Mediasi Sebagai Jalan Penyelesaian Sengketa Hak Asuh Anak

Nor Faisal
Nor Faisal
Oleh: Nor Faisal*

maduraindepth.com – Jika ditelusuri secara komprehensif, mediasi atau menyelesaikan persengkataan malalui jalur perdamaian sejatinya telah semenjak dahulu telah dilaklukan di indonesia. Pada umumnya, penyelesaian sengkata dilakukan dan diketuai oleh kepala adat/suku sebagai tokoh dan figur yang berperan dalam kelompok tersebut, dan dianggap mampu dan bisa menyelesaikan sengketa di internal warganya merupakan fakta sejarah (the fact history) yang tidak bisa dipungkiri. Disamping secara adat Islam juga diajarkan pula hal ihwal bagaimana cara yang dilakukan dalam melakukan perdamaian.

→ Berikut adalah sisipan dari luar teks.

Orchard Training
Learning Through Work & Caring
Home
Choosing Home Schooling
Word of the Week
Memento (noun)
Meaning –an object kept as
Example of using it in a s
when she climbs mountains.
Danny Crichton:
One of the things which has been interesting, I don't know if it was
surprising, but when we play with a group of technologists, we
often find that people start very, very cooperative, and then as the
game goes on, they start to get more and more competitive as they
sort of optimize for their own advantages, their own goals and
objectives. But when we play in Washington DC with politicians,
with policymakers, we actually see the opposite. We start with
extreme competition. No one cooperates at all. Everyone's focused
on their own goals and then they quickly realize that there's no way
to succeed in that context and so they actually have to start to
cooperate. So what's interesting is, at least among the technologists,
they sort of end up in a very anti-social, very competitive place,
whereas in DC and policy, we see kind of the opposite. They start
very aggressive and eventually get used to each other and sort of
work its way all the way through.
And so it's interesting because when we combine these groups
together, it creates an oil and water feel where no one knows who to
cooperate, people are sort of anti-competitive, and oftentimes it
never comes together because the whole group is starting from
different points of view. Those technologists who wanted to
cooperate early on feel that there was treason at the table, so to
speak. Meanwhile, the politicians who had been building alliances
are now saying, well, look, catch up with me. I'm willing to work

Dalam ajaran Islam dikenal dengan istilah al-shulh atau dalam istilah fiqih disebut sebagai al-Aqdu/perjanjian yang dilakukan dalam upaya mencari solusi dari persoalan atau persengkataan yang muncul dari 2 atau lebih pihak. Hal tersebut dilakukan dalam rangka mencari solusi dengan didasarkan pada prinsip kesuka relaan dan dilakukan dengan syarat adanya ijab dab qobul dari pihak-pihak yang bersengketa. Begitupun perdamaian dalam tradisi china di Indonesia dikenal dengan istilah Confucius yang menekankan pada aspek keharmonisan antara seorang individu dengan individu yang lain serta seorang individu dengan alam atau lingkungannya. Artinya, dalam prespektif kelompok confucian bahwa menyelesaikan sengketa di luar Pengadilan dianggap lebih baik dalam konteks kekeluaragaan dari pada melalui jalur pengadilan sebab bagi mereka jalur pengadilan cenderung dilkaukan oleh orang jahat atau nakal.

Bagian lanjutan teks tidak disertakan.